Thousands of Honduran migrants trying to reach the United States on a journey of thousands of kilometers through Central America on foot remained stuck in Guatemala on Monday, their advance stymied by security forces.
On the third day of their journey on Sunday, the group was met in the southeastern town of Vado Hondo, near the border with Honduras, with tear gas and batons wielded by police and soldiers with strict orders to stop anyone without travel documents or a negative coronavirus test.
An estimated 4,000 people remained in the north-bound caravan Monday, according to Guatemala migration authorities, of about 9,000 who had set out from Honduras since last Friday.
Hundreds dispersed in different directions after Sunday's confrontation with security forces, and more than 1,500 have returned to Honduras.
Those staying the course, including families with young children, spent a second night Sunday out of doors in Vado Hondo, less than 50 kilometers (31 miles) inside the Guatemala border.
Among them, 50-year-old Melvin Cabrera told AFP he had no intention of turning back.
"I am a welder, a carpenter, a bricklayer, and more, but I cannot find work to take care of the family" in Honduras, he said.
Saying they are desperate to escape poverty, unemployment, gang and drug violence and the aftermath of two devastating hurricanes, the migrants aim to cross Guatemala and Mexico to the United States.
They are hoping for a warmer welcome, and a better life, in the America of President-elect Joe Biden after years of anti-immigrant rhetoric by Donald Trump.
'Rule of law'
But the quest is likely to end in heartbreak for many, with Guatemala having deployed 5,000 soldiers along the arduous route, and Washington already having warned off the would-be asylum seekers.
Mark Morgan, acting commissioner of US Customs and Border Protection, has urged the migrants not to "waste your time and money."
The US commitment to the "rule of law and public health" is not affected by the change in administration, he said in a recent statement.

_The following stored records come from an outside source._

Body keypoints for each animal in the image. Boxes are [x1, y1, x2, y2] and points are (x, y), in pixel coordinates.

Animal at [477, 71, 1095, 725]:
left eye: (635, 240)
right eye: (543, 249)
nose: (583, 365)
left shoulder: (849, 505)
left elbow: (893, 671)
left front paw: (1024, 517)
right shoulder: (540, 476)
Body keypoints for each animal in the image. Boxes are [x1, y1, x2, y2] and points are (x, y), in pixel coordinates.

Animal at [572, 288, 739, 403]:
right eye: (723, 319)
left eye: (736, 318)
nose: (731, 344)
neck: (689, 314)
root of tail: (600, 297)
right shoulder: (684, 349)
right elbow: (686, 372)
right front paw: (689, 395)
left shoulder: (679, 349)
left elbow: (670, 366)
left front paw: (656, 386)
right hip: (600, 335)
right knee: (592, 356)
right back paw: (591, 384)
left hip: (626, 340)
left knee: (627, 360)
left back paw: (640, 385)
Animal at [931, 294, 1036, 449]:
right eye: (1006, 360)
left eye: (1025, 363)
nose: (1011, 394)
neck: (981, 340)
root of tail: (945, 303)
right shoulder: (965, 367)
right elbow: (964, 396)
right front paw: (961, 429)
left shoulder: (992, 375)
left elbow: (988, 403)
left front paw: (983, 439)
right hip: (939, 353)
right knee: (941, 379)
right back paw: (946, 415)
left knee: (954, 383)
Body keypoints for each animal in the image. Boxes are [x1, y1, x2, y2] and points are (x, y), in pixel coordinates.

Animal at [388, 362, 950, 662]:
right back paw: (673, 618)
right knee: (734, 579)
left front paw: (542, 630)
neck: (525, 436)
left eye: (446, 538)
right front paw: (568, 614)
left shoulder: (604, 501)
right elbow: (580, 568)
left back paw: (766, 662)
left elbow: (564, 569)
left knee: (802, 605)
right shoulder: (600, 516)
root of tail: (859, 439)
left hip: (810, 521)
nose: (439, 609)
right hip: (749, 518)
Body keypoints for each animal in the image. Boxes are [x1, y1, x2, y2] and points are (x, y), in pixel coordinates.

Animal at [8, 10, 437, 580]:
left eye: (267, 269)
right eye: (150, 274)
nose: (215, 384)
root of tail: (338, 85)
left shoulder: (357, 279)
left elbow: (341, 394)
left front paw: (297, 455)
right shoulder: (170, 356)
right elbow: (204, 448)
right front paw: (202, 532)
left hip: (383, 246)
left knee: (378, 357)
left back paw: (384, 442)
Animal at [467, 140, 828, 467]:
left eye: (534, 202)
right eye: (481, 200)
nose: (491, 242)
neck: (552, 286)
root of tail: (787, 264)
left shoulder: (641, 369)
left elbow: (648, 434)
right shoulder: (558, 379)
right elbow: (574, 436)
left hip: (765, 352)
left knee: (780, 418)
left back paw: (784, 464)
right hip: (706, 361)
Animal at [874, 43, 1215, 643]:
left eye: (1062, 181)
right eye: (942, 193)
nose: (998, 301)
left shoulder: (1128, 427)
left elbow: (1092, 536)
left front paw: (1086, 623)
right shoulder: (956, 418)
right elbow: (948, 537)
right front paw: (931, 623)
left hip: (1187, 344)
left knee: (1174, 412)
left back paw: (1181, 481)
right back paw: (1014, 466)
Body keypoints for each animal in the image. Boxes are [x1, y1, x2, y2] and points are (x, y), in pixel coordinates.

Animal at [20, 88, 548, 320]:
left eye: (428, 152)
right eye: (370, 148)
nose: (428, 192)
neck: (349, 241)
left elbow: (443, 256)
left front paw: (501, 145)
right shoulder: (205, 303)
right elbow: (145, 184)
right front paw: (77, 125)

Guatemala migration head Guillermo Diaz insisted Saturday the group "will not be able to pass", citing the Covid-19 global health crisis and necessary restrictions on movement.
According to the country's health ministry, 21 migrants who been tested along the route so far have tested positive for the coronavirus.
The Mexican government, too, has said it would not allow "illegal entry" of any migrant caravans and has deployed 500 immigration officers to the border states of Chiapas and Tabasco.
Faced with unlikely odds, and a journey further complicated by rugged, mountainous terrain north from Vado Hondo, many in the caravan are already starting to show signs of fatigue.
Concern for migrants
The Inter-American Commission on Human Rights has expressed "concern" over the forceful containment of the caravan at Vada Hondo, and urged Guatemala's security forces to handle the situation with minimum force.
But the Guatemalan government has denounced what it said was a violation of its national sovereignty, and urged Honduras to "contain the massive departure of its inhabitants."
Honduras has, in turn, complained about the way its citizens have been treated in Guatemala.
Guatemala, Mexico, and Honduras have an agreement with the US to stop north-bound migratory flows.
More than a dozen caravans, some with thousands of migrants, have set off from Honduras since October 2018.
But all have run up against thousands of US border guards and soldiers under Trump, who has characterized some immigrants from Mexico as "rapists" and criminals.